Most other genome editors are currently less costly and time-consuming than Buchholz’s conditionally activated recombinase system, albeit with more off-target effects. Buchholz, however, thinks that his platform’s greater target site specificity will make it competitive.
“It still takes more work than reprogramming your CRISPR enzyme,” he said. “We use that a lot, but I think for the benefits [the recombinase system] has on the therapeutic level, the cost of making them are, in our view, negligible.” His TU Dresden spinout Seamless Therapeutics, he noted, can now make a new recombinase within a month or so. “We’ve streamlined the process, automated a lot of the steps, and this is really not a bottleneck anymore,” Buchholz said.
Seamless launched in March 2023 with $12.5 million in seed funding led by Wellington Partners and Forbion, and with non-dilutive financing from BMBF GO-Bio, a German government initiative founded to support innovative life sciences startups.
TU Dresden has exclusively licensed the intellectual property related to the conditionally activated recombinase system to Seamless. The company is using the technology to develop a pipeline of disease-modifying therapeutic candidates in multiple disease indications, but it is currently too early to disclose which disease areas the company is prioritizing.
The challenge of target specificity in genome editors is a topic of considerable academic and commercial interest, with numerous players testing a variety of diverse approaches in that space. Many of these revolve around prime editing. Prime editing works by combining the DNA-scanning and sequence-identification capabilities of CRISPR-Cas9 with a reverse transcriptase enzyme, which uses an RNA template to synthesize and insert a new single-strand DNA sequence.

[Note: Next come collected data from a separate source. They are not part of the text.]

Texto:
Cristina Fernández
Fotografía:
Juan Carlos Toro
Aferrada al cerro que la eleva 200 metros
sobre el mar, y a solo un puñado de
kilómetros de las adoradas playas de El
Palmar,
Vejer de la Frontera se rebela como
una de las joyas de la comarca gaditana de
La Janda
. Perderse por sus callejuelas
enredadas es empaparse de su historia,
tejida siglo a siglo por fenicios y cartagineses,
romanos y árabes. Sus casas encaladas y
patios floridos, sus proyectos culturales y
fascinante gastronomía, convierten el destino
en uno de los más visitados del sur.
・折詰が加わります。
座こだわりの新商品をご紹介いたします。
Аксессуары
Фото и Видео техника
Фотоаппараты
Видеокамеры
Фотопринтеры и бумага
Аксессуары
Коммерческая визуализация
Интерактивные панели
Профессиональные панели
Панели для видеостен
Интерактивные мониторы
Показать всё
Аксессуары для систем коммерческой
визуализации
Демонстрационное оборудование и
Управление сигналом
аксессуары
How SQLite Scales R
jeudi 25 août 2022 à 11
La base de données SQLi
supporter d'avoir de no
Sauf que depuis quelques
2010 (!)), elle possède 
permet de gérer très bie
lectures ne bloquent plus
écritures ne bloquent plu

The Broad Institute, for instance, recently developed a prime editing method that enables more precise DNA sequence replacement and excision, also without the need for double-strand DNA breaks.
Chinese life sciences company Qi Biodesign is also exploring prime editing strategies in agriculture, where its PrimeRoot technology combines prime editing with recombinases to insert large DNA fragments into plant genomes.

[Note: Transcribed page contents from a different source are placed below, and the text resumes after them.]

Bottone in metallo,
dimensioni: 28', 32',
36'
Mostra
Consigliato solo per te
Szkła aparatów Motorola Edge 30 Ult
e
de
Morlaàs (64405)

Buchholz, who serves as a scientific adviser to Seamless, plans to follow the research pointing toward a therapeutic role for his genome editor in MECP2 duplication syndrome, noting that his lab has identified an undisclosed collaboration partner contributing induced pluripotent stem cells from affected patients.
Buchholz added that longer term, he also wants to extend the approach to other DNA binding domains and other genome editing enzymes, such as transposases.
“If we could direct a transposon, for instance, into a particular locus and then only have it integrate there,” he said, “this would be something that would be very valuable and very useful.”